Without including any image, retype the records word for word.
*** DATA FOR THIS TASK ***
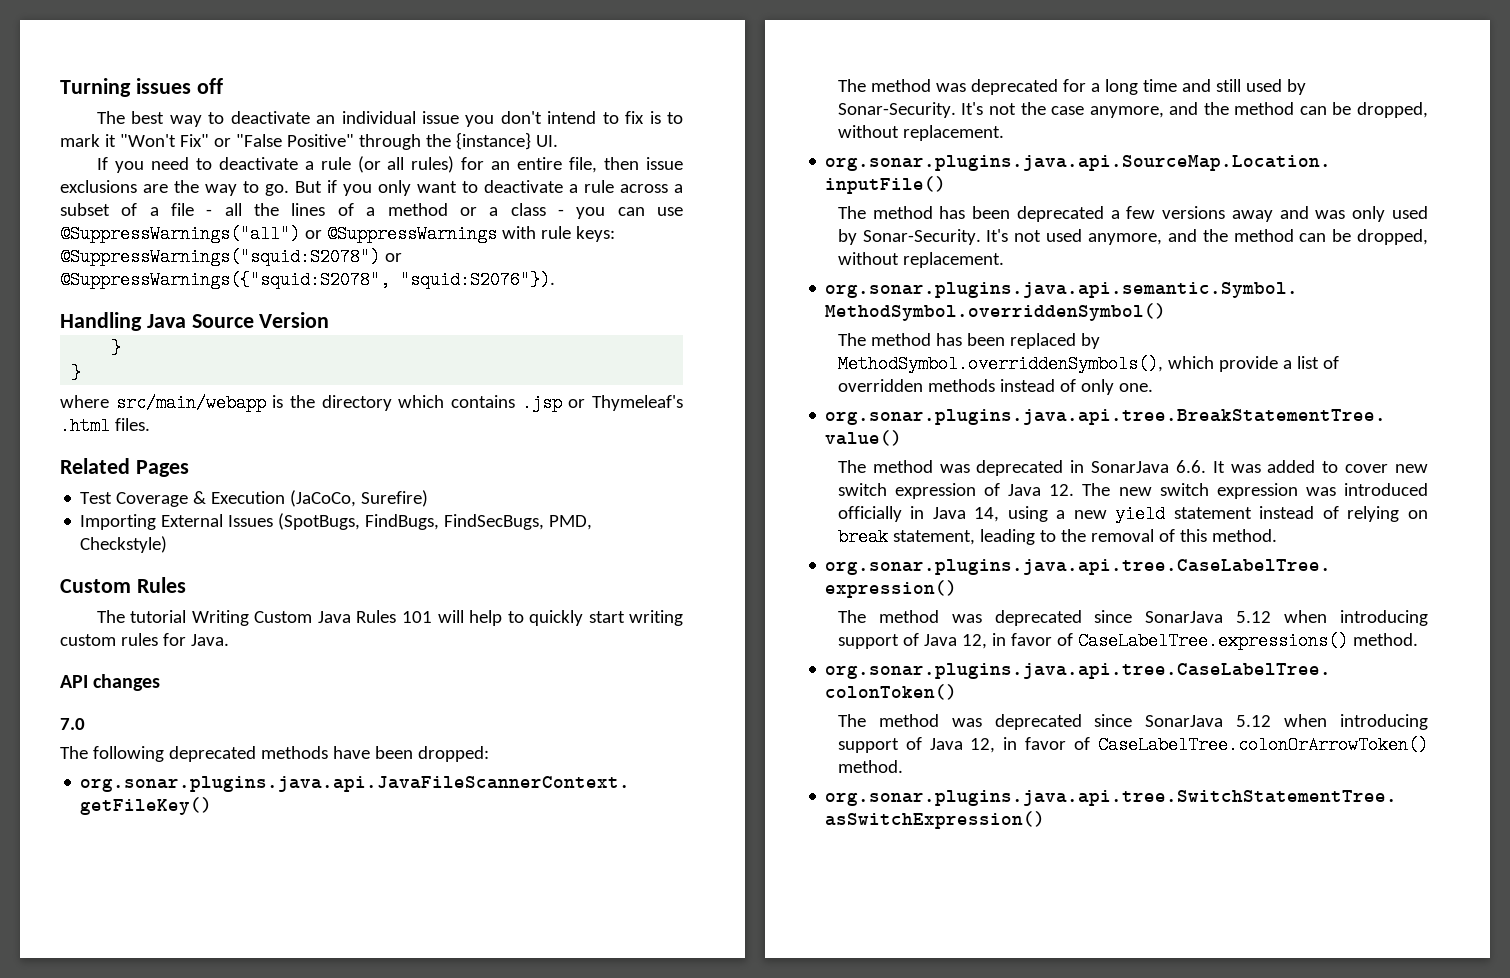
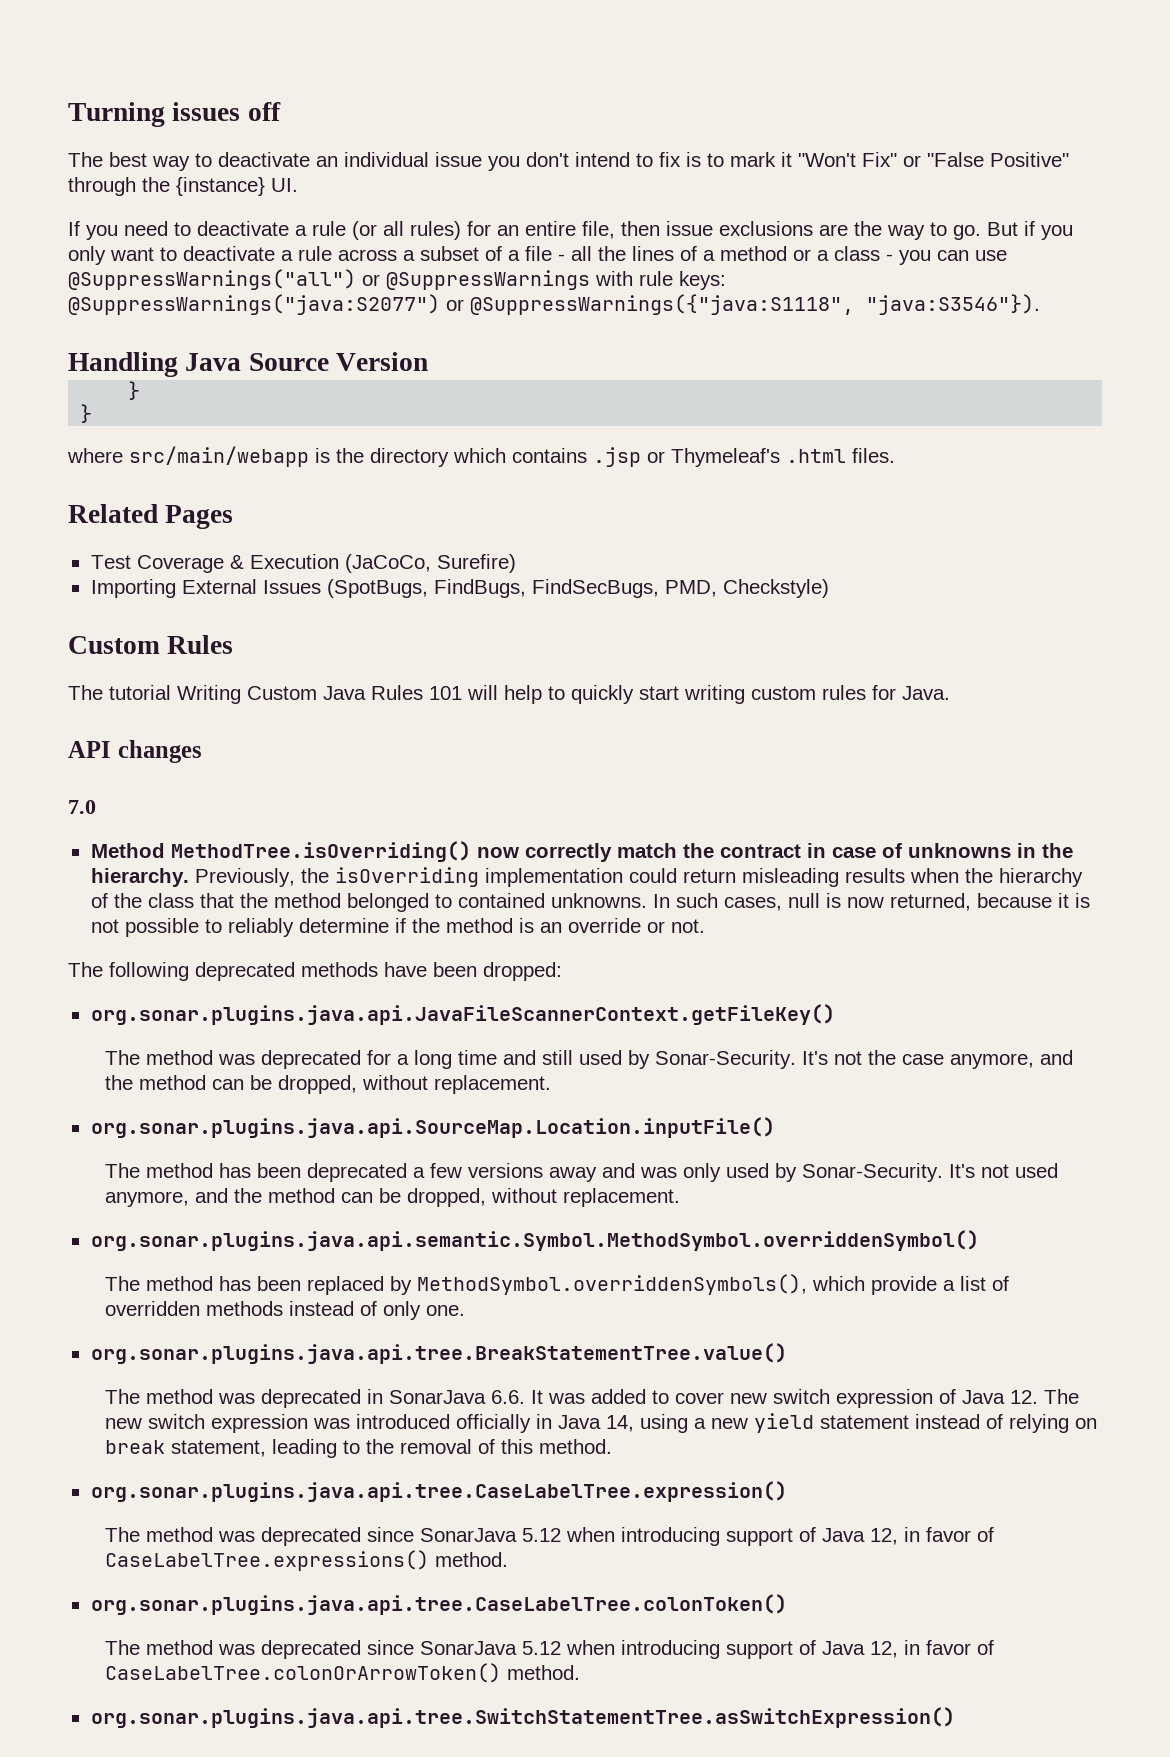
[60,248,402,266] [60,271,555,289] @SuppressWarnings("squid:S2078") or @SuppressWarnings({"squid:S2078", "squid:S2076"}). -> [68,294,1040,315] @SuppressWarnings("java:S2077") or @SuppressWarnings({"java:S1118", "java:S3546"}).
(85, 724) none -> [90,841,1073,862] [90,867,1083,887] [90,893,1090,912] [90,918,705,937] // Method MethodTree.isOverriding() now correctly match the contract in case of unknowns in the hierarchy. Previously, the isOverriding implementation could return misleading results when the hierarchy of the class that the method belonged to contained unknowns. In such cases, null is now returned, because it is not possible to reliably determine if the method is an override or not.

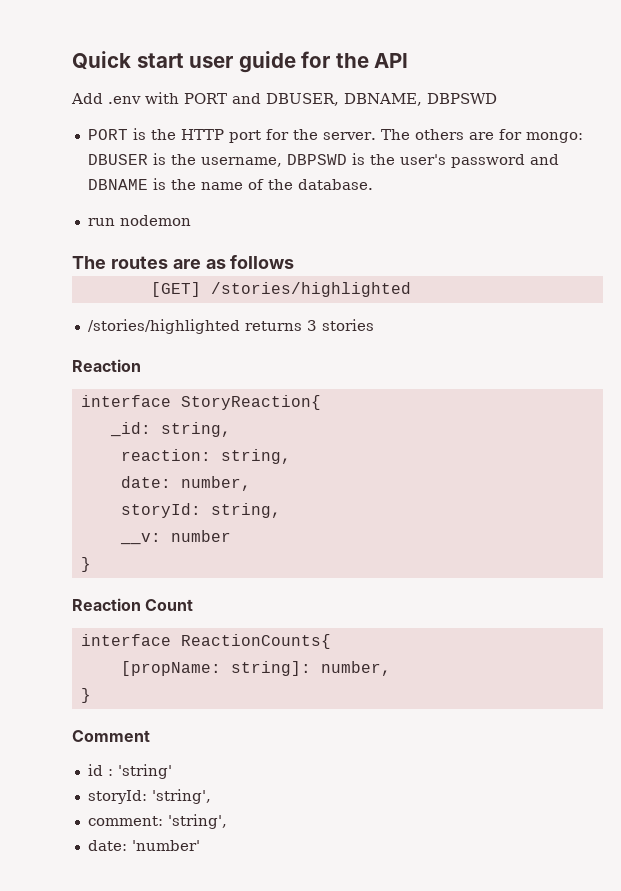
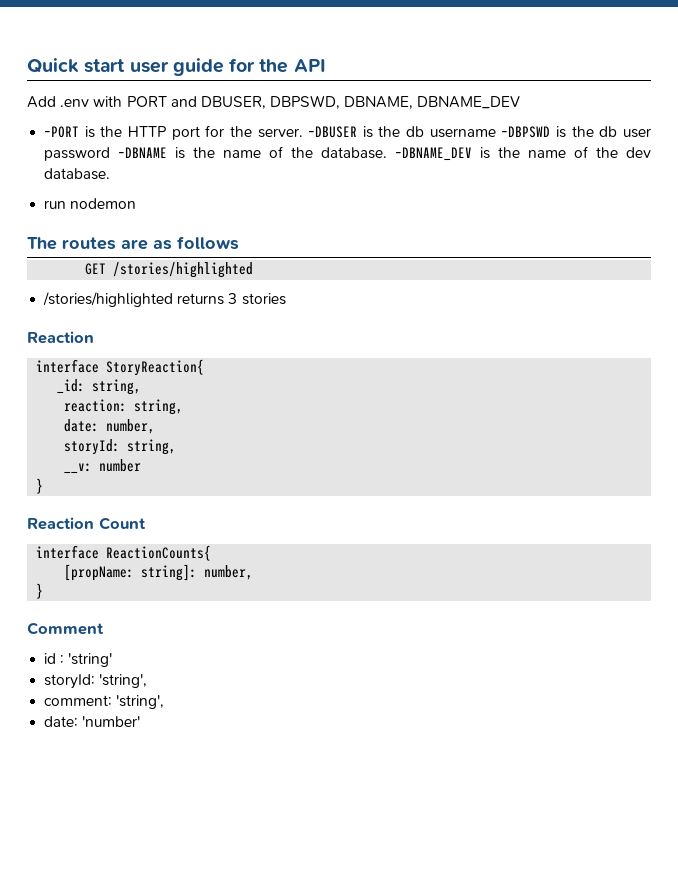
[344,93,497,106] [87,129,128,140] DBNAME, DBPSWD // PORT -> [270,95,521,109] [44,126,80,138] DBPSWD, DBNAME, DBNAME_DEV // -PORT
[380,129,583,143] [87,153,559,168] [87,179,148,190] The others are for mongo: DBUSER is the username, DBPSWD is the user's password and DBNAME -> [308,126,651,138] [44,147,168,161] -DBUSER is the db username -DBPSWD is the db user password -DBNAME
(373, 184) none -> [395,146,652,161] [44,168,111,180] -DBNAME_DEV is the name of the dev database.
[150,282,201,297] [GET] -> [85,263,107,275] GET

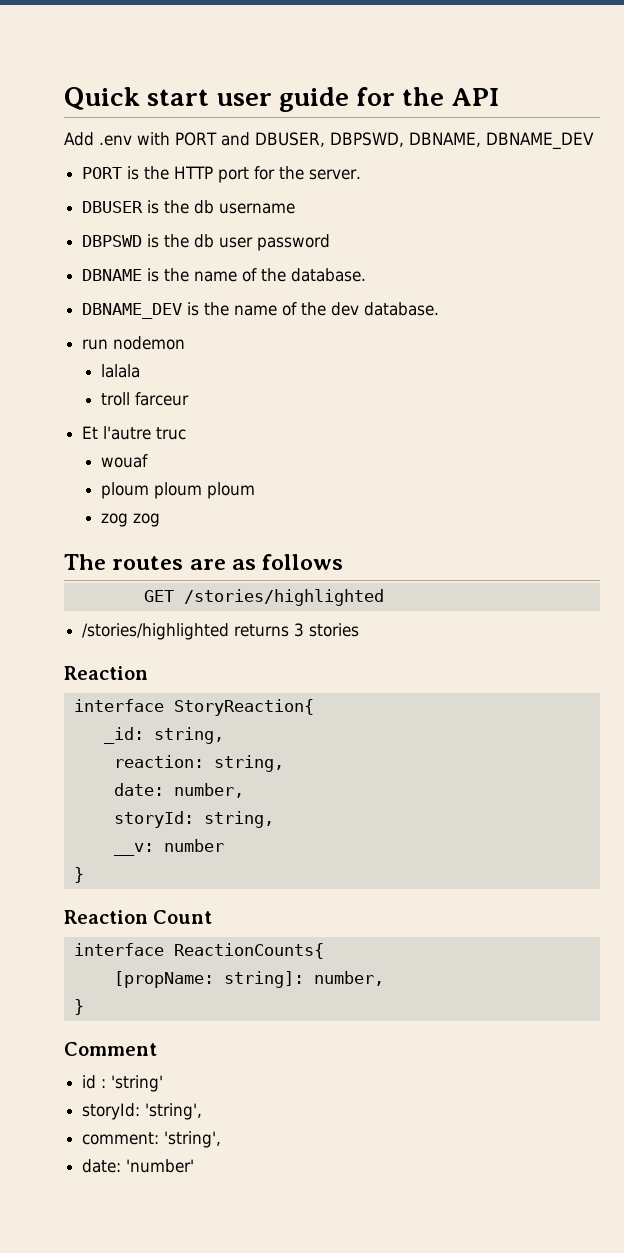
[44,126,80,138] -PORT -> [82,167,123,179] PORT
[308,126,358,138] -DBUSER -> [82,201,144,213] // DBUSER
[501,126,551,138] -DBPSWD -> [82,235,143,247] // DBPSWD
[118,147,168,158] -DBNAME -> [82,269,143,281] // DBNAME
[395,147,473,161] -DBNAME_DEV -> [82,303,183,319] // DBNAME_DEV
(137, 203) none -> [100,364,140,378] [100,392,189,406] [82,426,187,440] [100,454,148,468] [100,482,255,499] [100,513,160,527] // lalala // troll farceur // Et l'autre truc // wouaf // ploum ploum ploum // zog zog

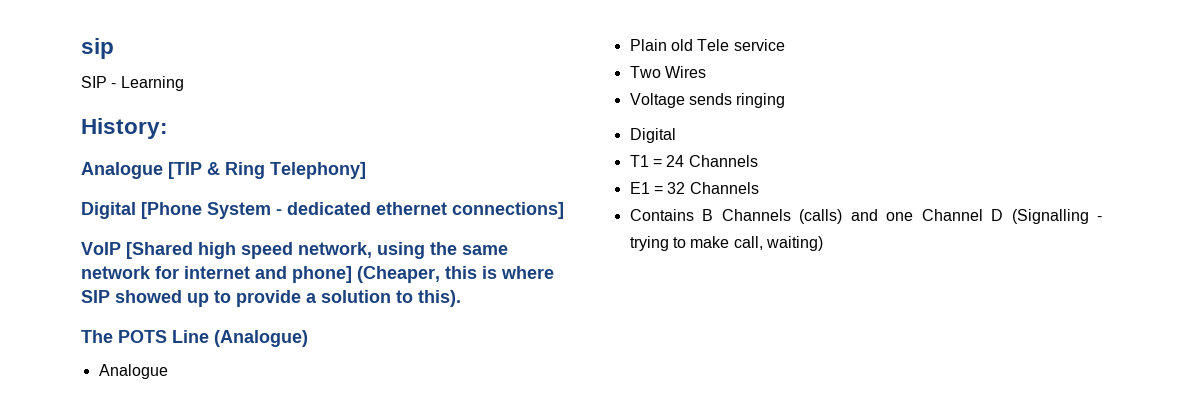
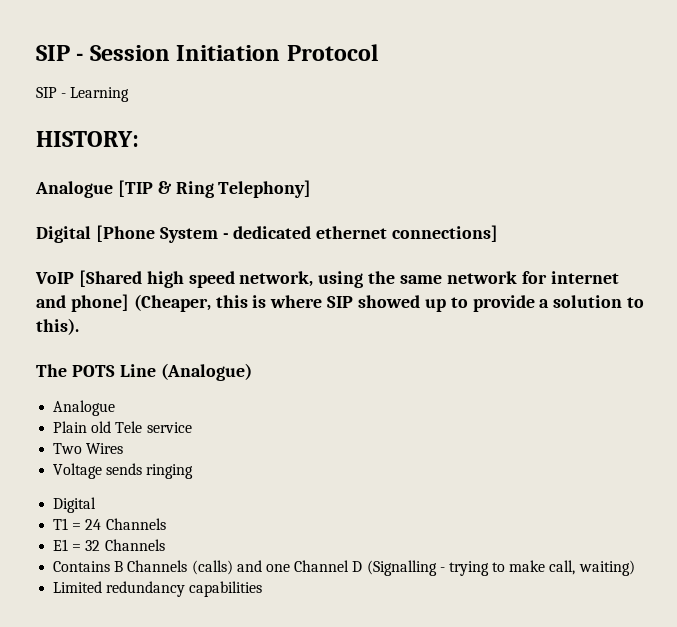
[81,38,114,59] sip -> [36,44,378,61] SIP - Session Initiation Protocol
[81,118,168,139] History: -> [36,131,139,147] HISTORY:
(823, 243) none -> [53,581,263,597] // Limited redundancy capabilities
*** End of DATA FOR THIS TASK ***
▸ **ANSWER SECTION**
[60,248,402,266] [60,271,555,289] @SuppressWarnings("squid:S2078") or @SuppressWarnings({"squid:S2078", "squid:S2076"}). -> [68,294,1040,315] @SuppressWarnings("java:S2077") or @SuppressWarnings({"java:S1118", "java:S3546"}).
(85, 724) none -> [90,841,1073,862] [90,867,1083,887] [90,893,1090,912] [90,918,705,937] // Method MethodTree.isOverriding() now correctly match the contract in case of unknowns in the hierarchy. Previously, the isOverriding implementation could return misleading results when the hierarchy of the class that the method belonged to contained unknowns. In such cases, null is now returned, because it is not possible to reliably determine if the method is an override or not.

[344,93,497,106] [87,129,128,140] DBNAME, DBPSWD // PORT -> [270,95,521,109] [44,126,80,138] DBPSWD, DBNAME, DBNAME_DEV // -PORT
[380,129,583,143] [87,153,559,168] [87,179,148,190] The others are for mongo: DBUSER is the username, DBPSWD is the user's password and DBNAME -> [308,126,651,138] [44,147,168,161] -DBUSER is the db username -DBPSWD is the db user password -DBNAME
(373, 184) none -> [395,146,652,161] [44,168,111,180] -DBNAME_DEV is the name of the dev database.
[150,282,201,297] [GET] -> [85,263,107,275] GET

[44,126,80,138] -PORT -> [82,167,123,179] PORT
[308,126,358,138] -DBUSER -> [82,201,144,213] // DBUSER
[501,126,551,138] -DBPSWD -> [82,235,143,247] // DBPSWD
[118,147,168,158] -DBNAME -> [82,269,143,281] // DBNAME
[395,147,473,161] -DBNAME_DEV -> [82,303,183,319] // DBNAME_DEV
(137, 203) none -> [100,364,140,378] [100,392,189,406] [82,426,187,440] [100,454,148,468] [100,482,255,499] [100,513,160,527] // lalala // troll farceur // Et l'autre truc // wouaf // ploum ploum ploum // zog zog

[81,38,114,59] sip -> [36,44,378,61] SIP - Session Initiation Protocol
[81,118,168,139] History: -> [36,131,139,147] HISTORY:
(823, 243) none -> [53,581,263,597] // Limited redundancy capabilities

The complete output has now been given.